_REQUIRED ACTION_: Return the data below exactly, please, but drop the pictures.

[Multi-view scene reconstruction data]
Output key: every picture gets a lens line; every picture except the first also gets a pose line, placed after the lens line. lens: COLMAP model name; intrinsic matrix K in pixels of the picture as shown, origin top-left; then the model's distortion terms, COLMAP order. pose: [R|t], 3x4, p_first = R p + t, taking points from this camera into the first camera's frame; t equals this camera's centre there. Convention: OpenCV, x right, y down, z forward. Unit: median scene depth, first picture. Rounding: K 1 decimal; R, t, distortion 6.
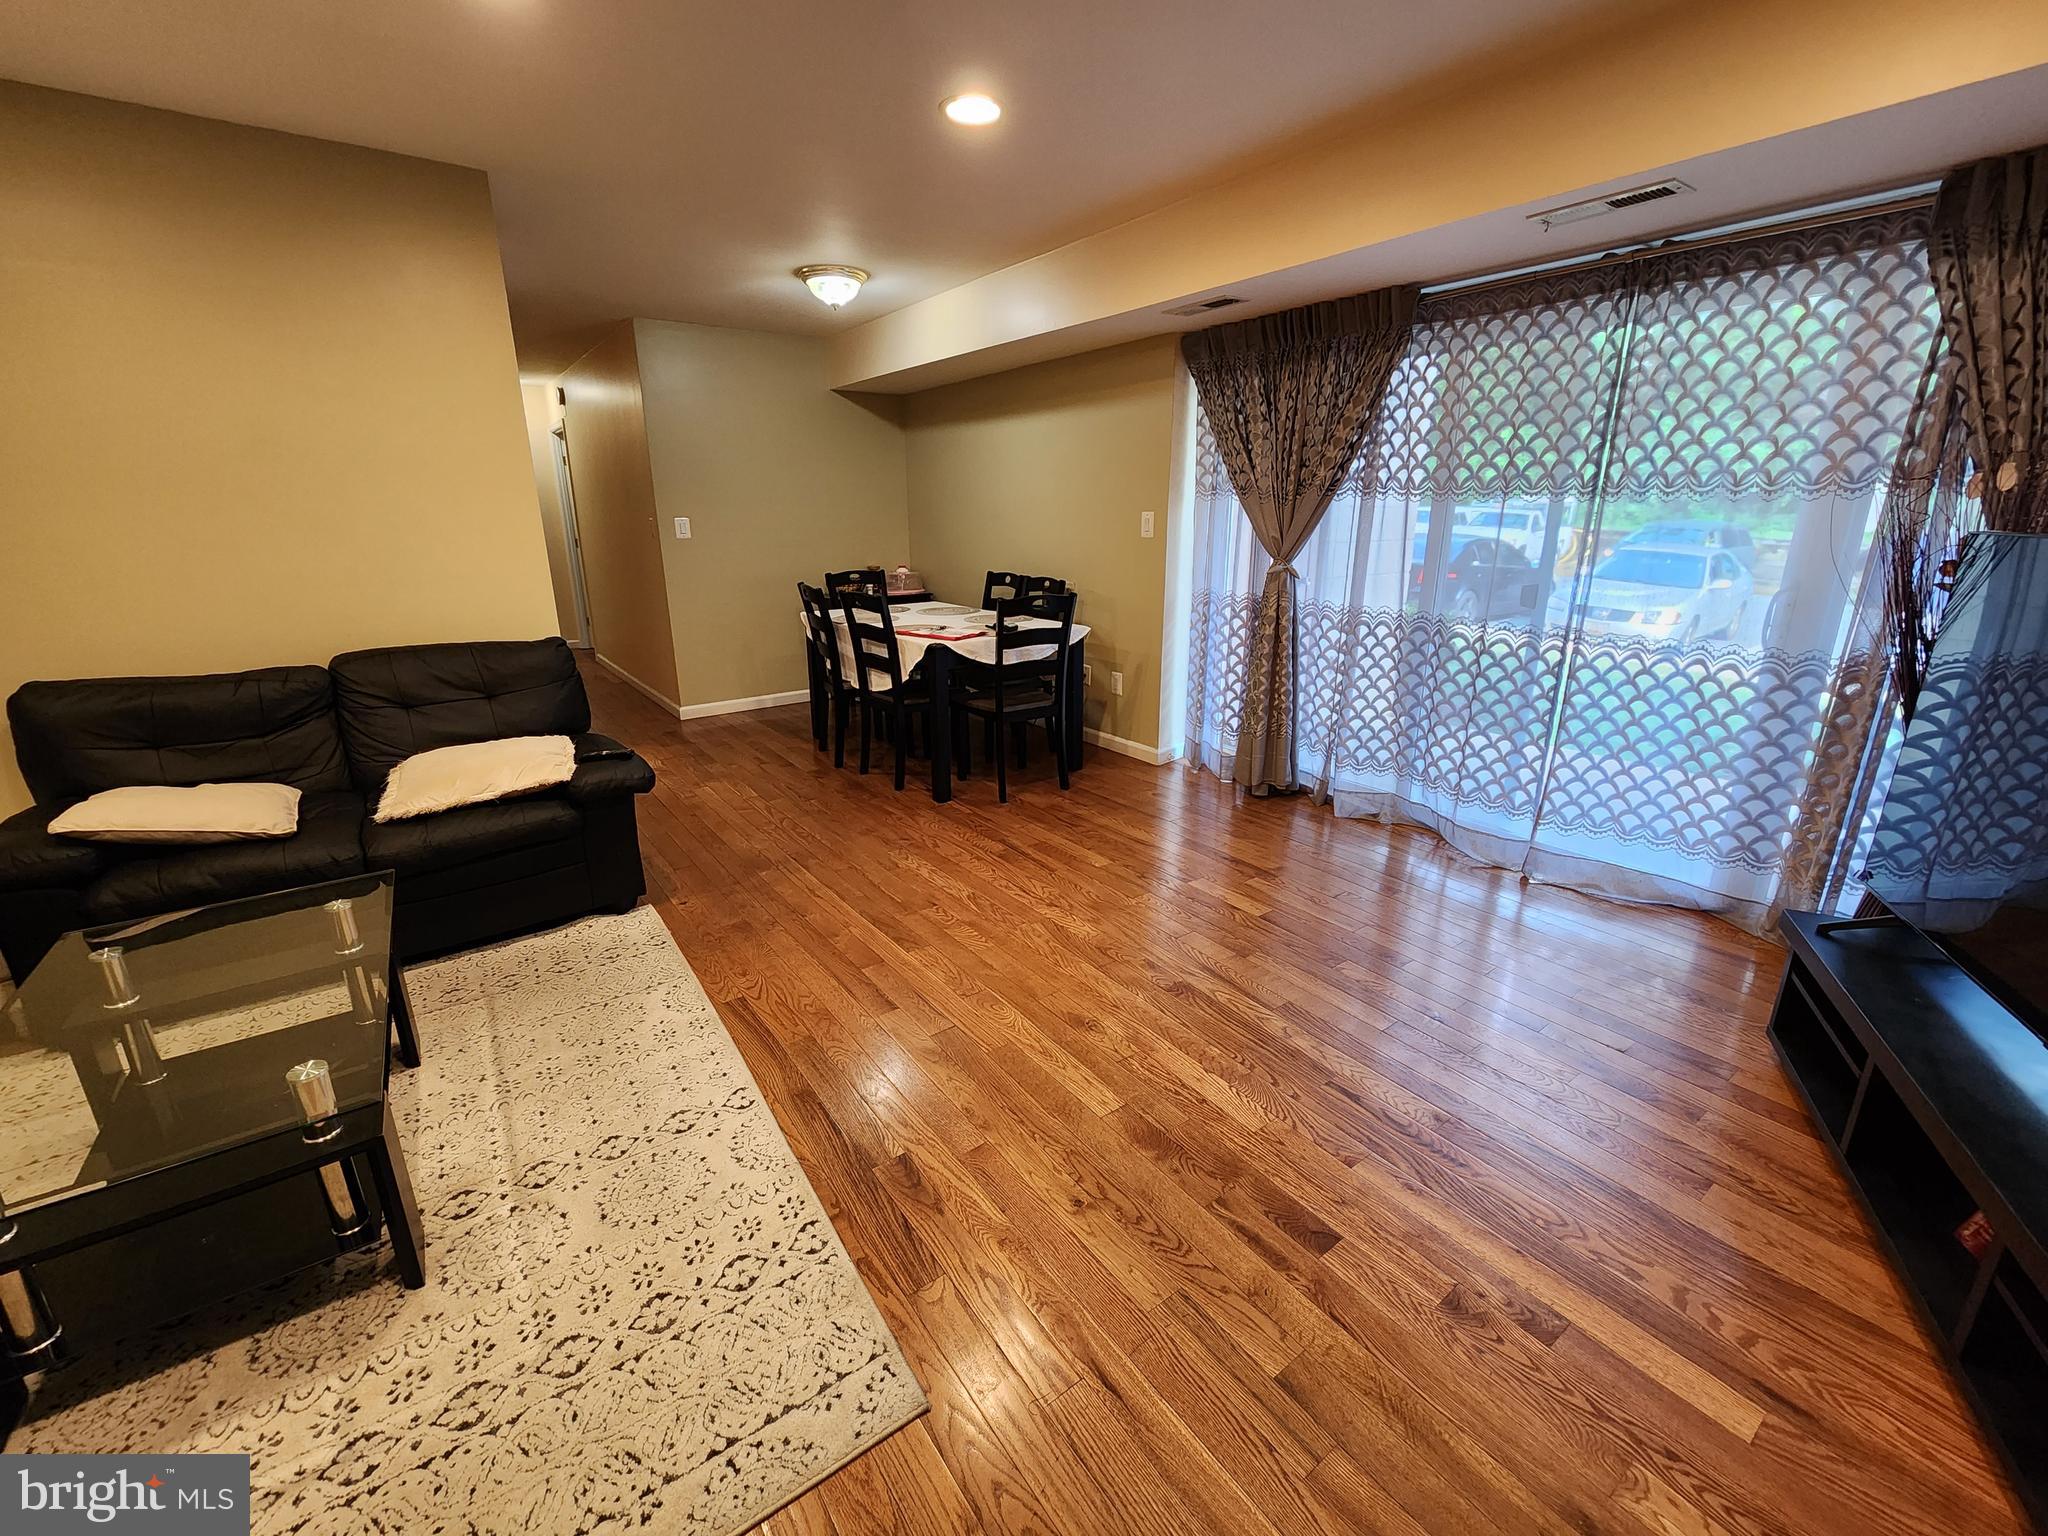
lens RADIAL K [[839.7, 0, 1028.7], [0, 839.7, 753.7], [0, 0, 1]] dist [-0.001532, -0.001686]
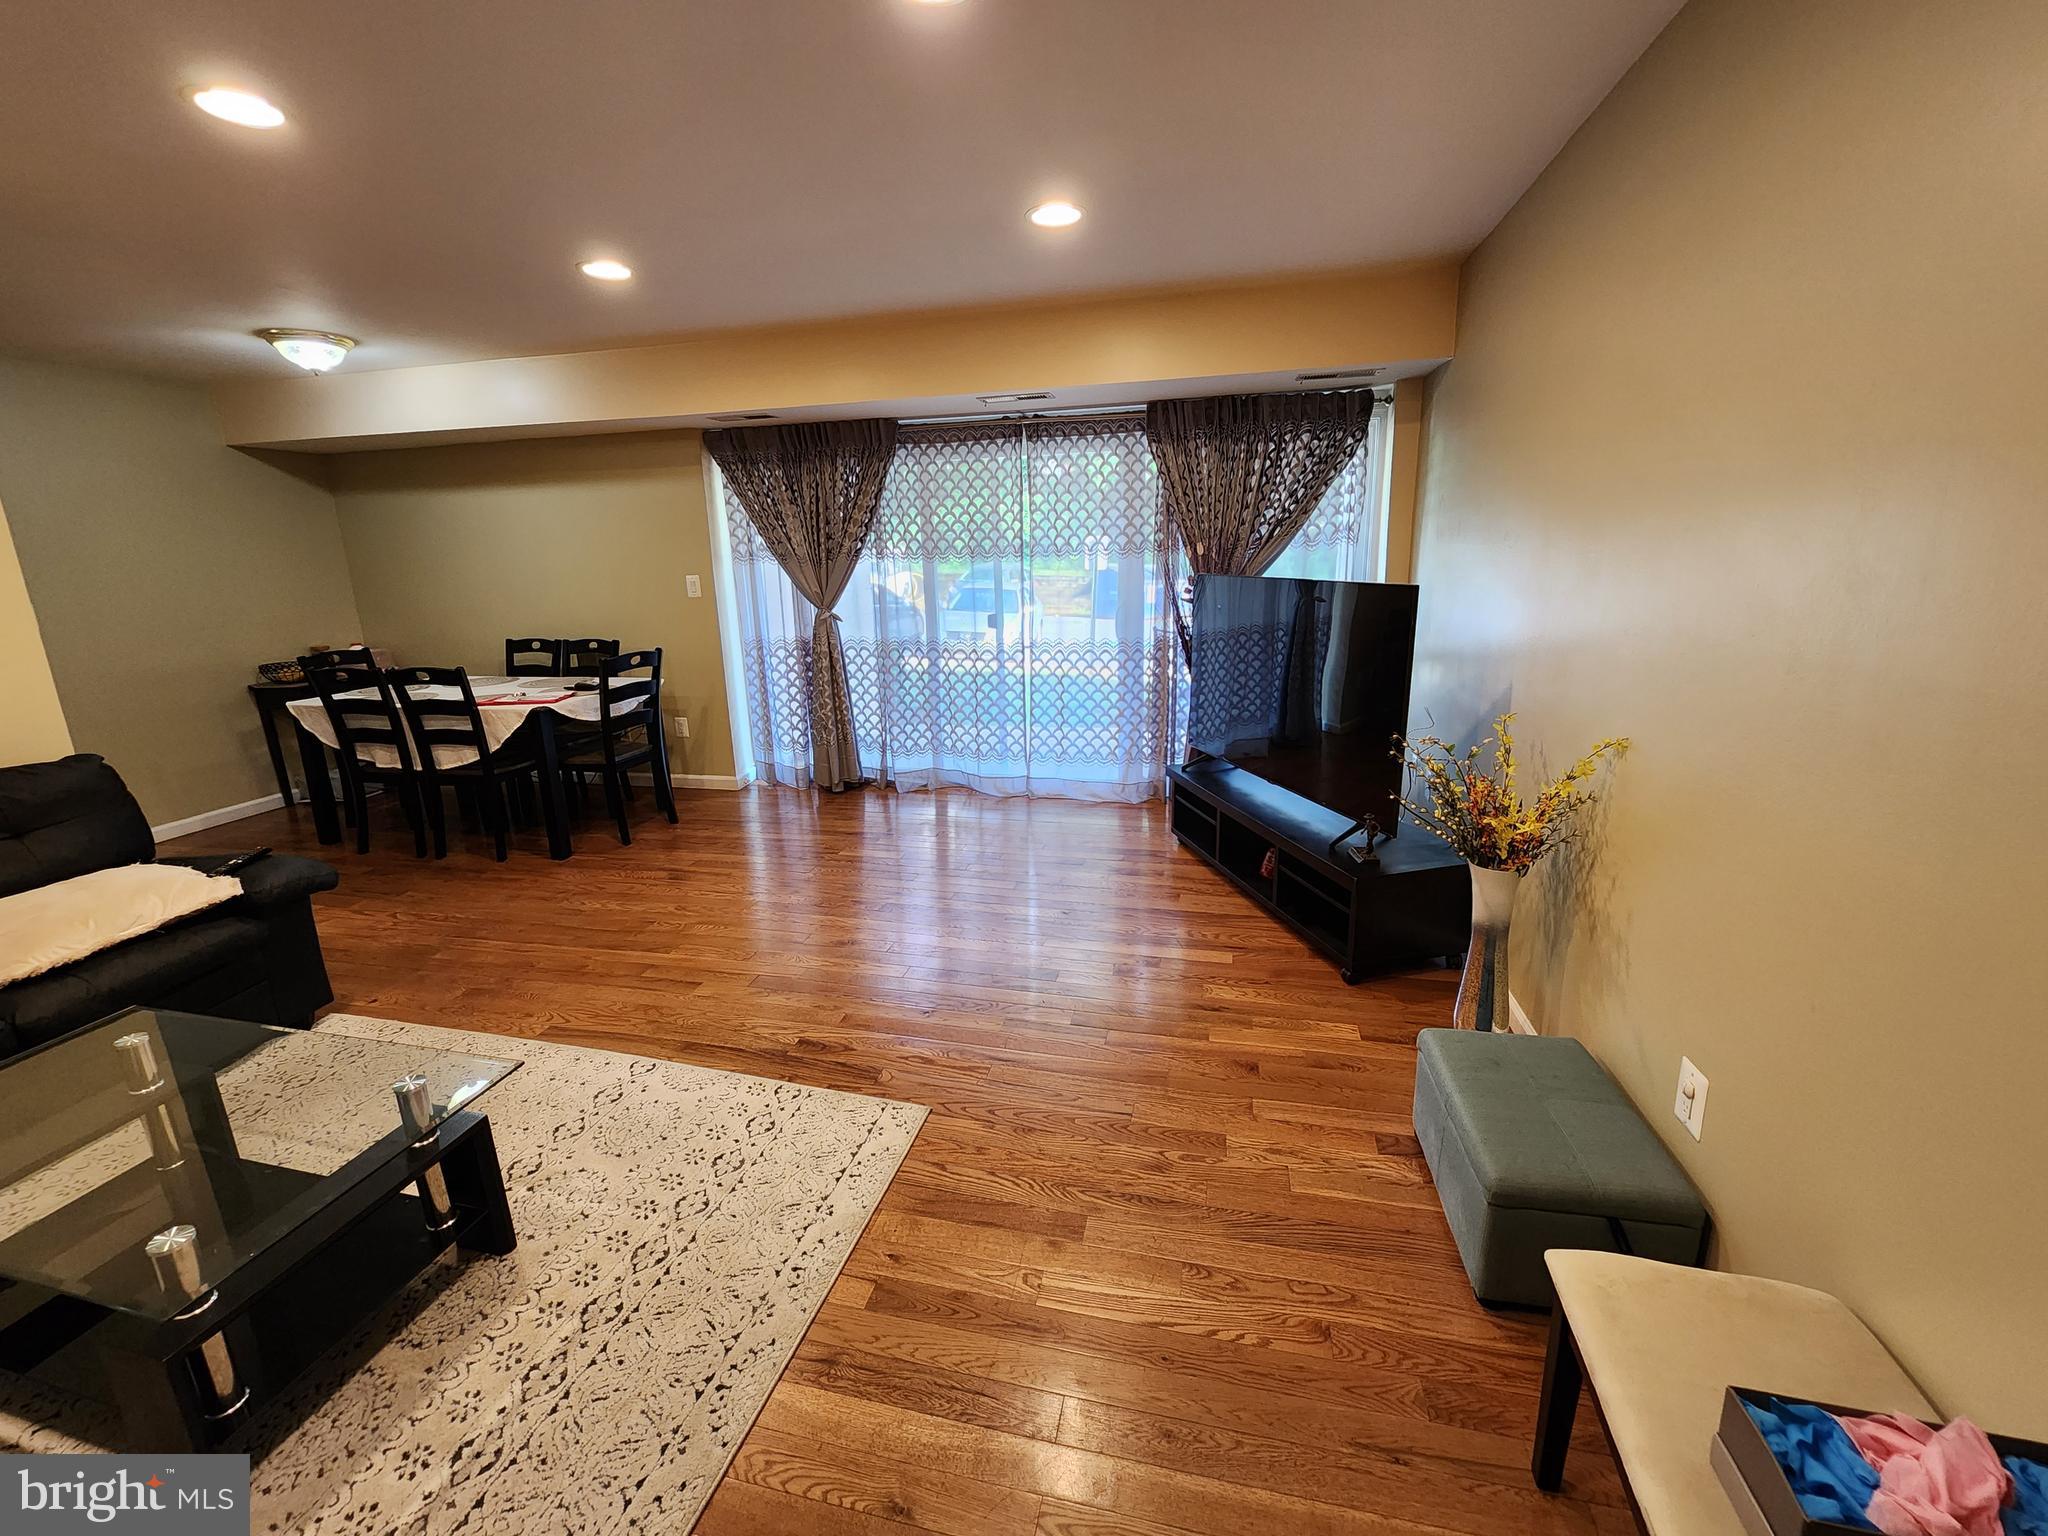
lens RADIAL K [[839.7, 0, 1025.1], [0, 839.7, 749.0], [0, 0, 1]] dist [-0.001532, -0.001686]
pose [[0.758584, -0.166707, 0.629888, -0.329869], [0.205057, 0.978676, 0.012065, 0.032114], [-0.618468, 0.120011, 0.776592, -0.185373]]
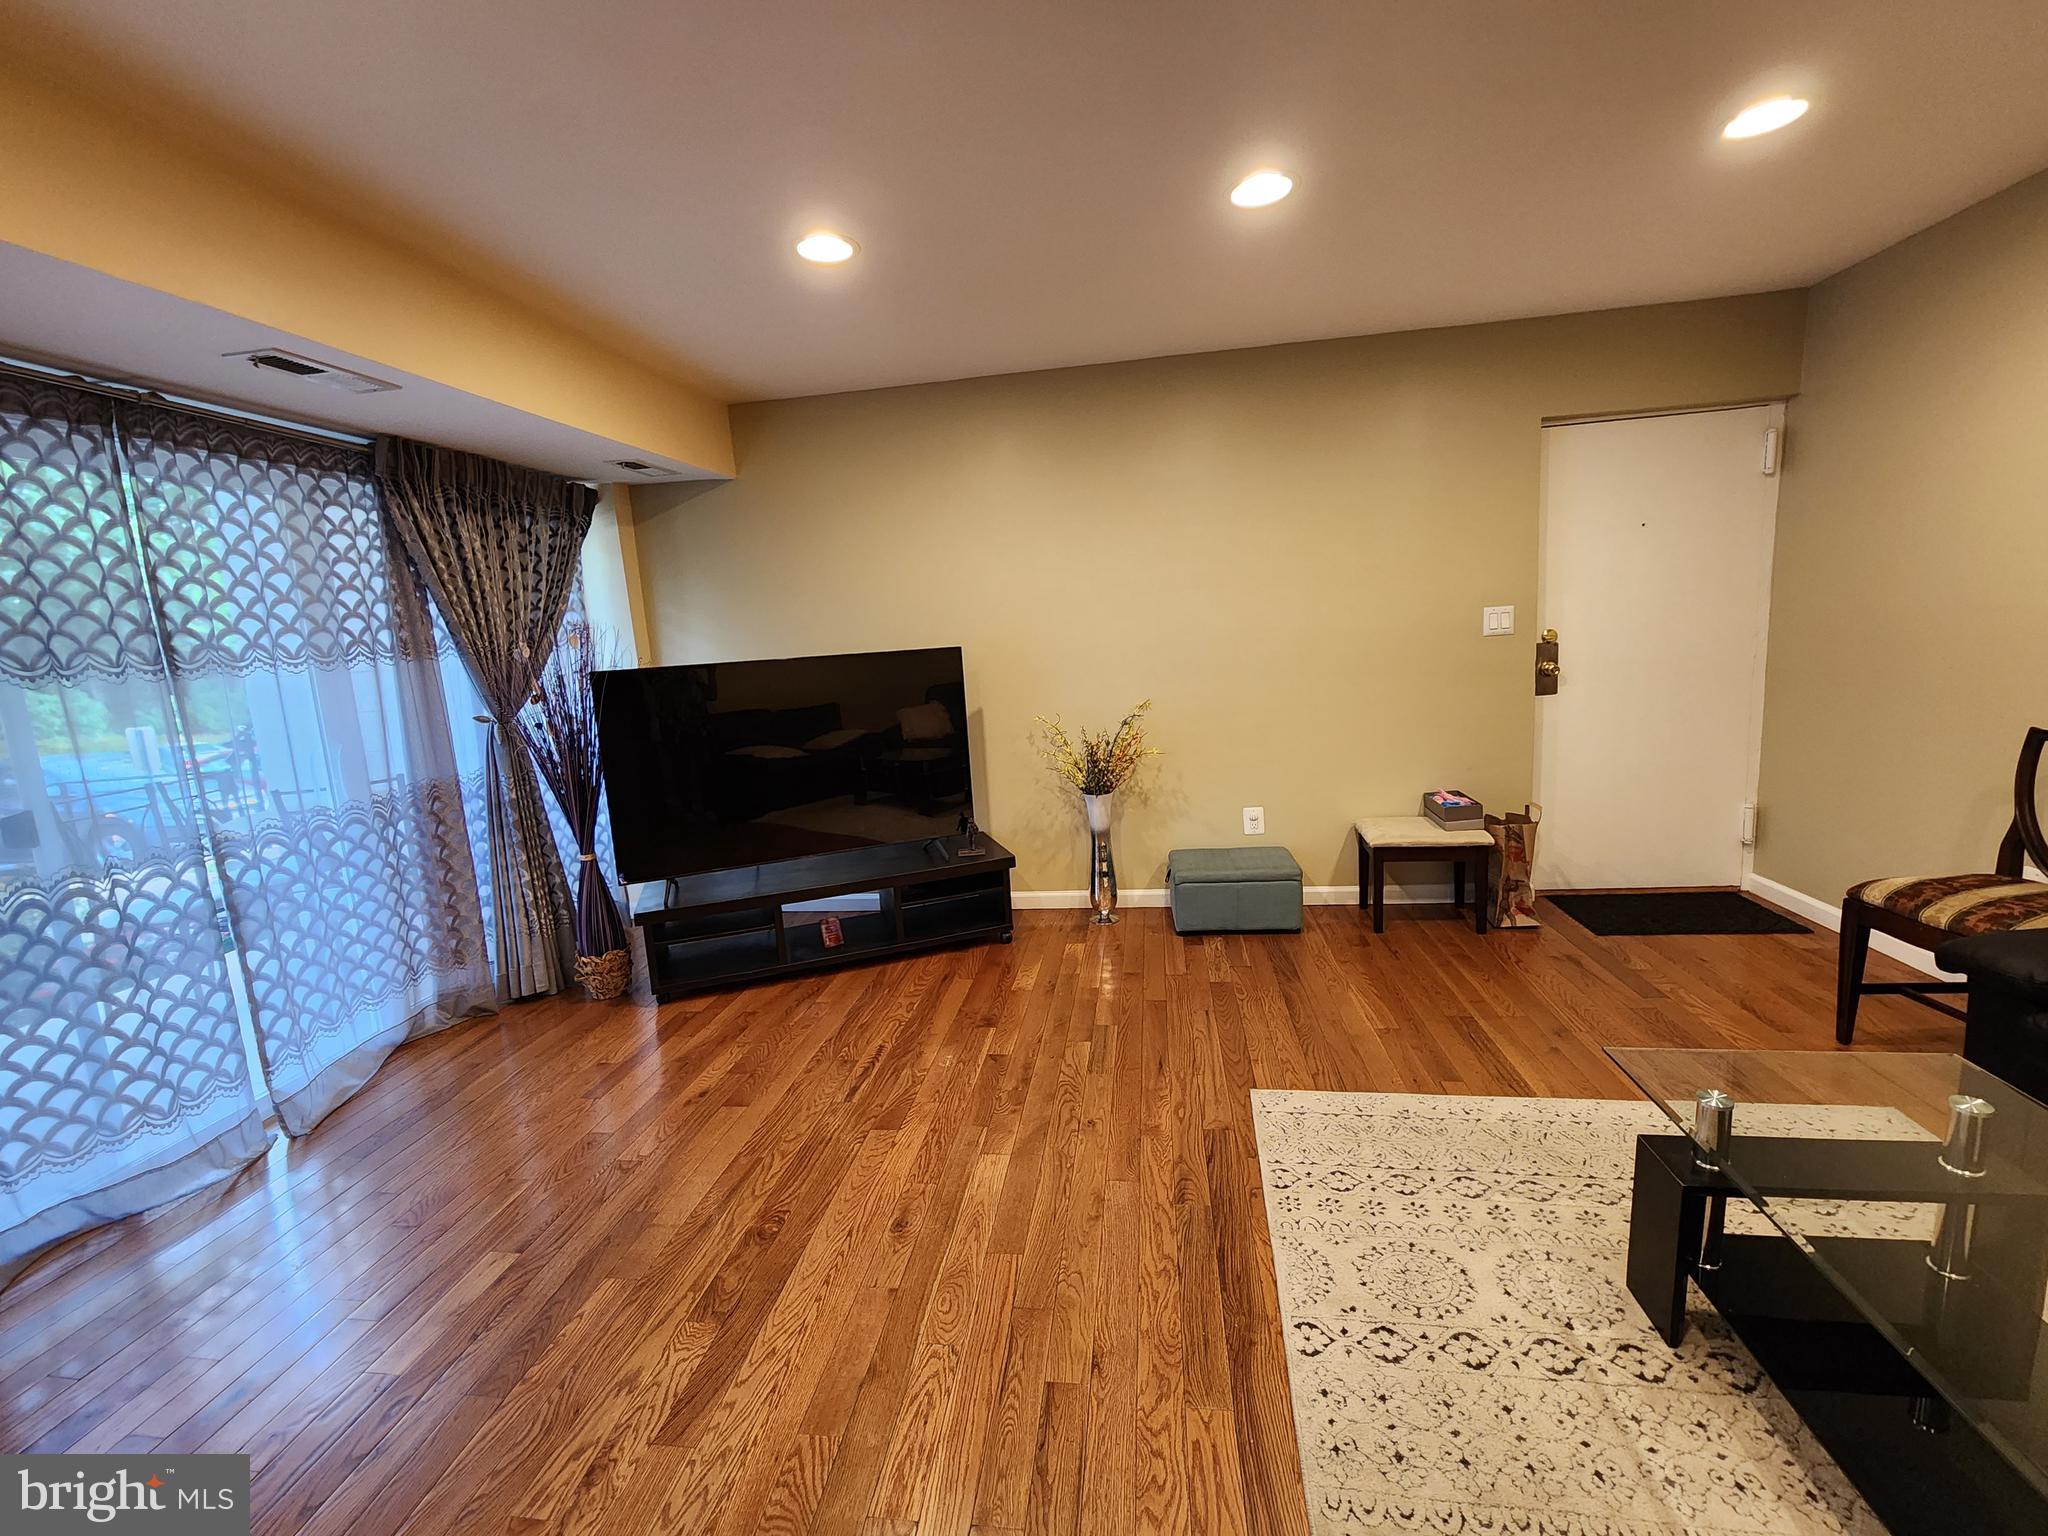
lens RADIAL K [[839.7, 0, 1021.8], [0, 839.7, 759.7], [0, 0, 1]] dist [-0.001532, -0.001686]
pose [[-0.708771, -0.059388, 0.702935, -0.363229], [0.264355, 0.901480, 0.342711, -0.227112], [-0.654034, 0.428728, -0.623243, 0.776182]]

_YOUR SOLUTION_:
Output key: every picture gets a lens line; every picture except the first also gets a pose line, placed after the lens line. lens: COLMAP model name; intrinsic matrix K in pixels of the picture as shown, origin top-left; then the model's distortion terms, COLMAP order. pose: [R|t], 3x4, p_first = R p + t, taking points from this camera into the first camera's frame; t equals this camera's centre there. Convention: OpenCV, x right, y down, z forward. Unit: median scene depth, first picture. Rounding: K 1 decimal; R, t, distortion 6.
lens RADIAL K [[839.7, 0, 1028.7], [0, 839.7, 753.7], [0, 0, 1]] dist [-0.001532, -0.001686]
lens RADIAL K [[839.7, 0, 1025.1], [0, 839.7, 749.0], [0, 0, 1]] dist [-0.001532, -0.001686]
pose [[0.758584, -0.166707, 0.629888, -0.329869], [0.205057, 0.978676, 0.012065, 0.032114], [-0.618468, 0.120011, 0.776592, -0.185373]]
lens RADIAL K [[839.7, 0, 1021.8], [0, 839.7, 759.7], [0, 0, 1]] dist [-0.001532, -0.001686]
pose [[-0.708771, -0.059388, 0.702935, -0.363229], [0.264355, 0.901480, 0.342711, -0.227112], [-0.654034, 0.428728, -0.623243, 0.776182]]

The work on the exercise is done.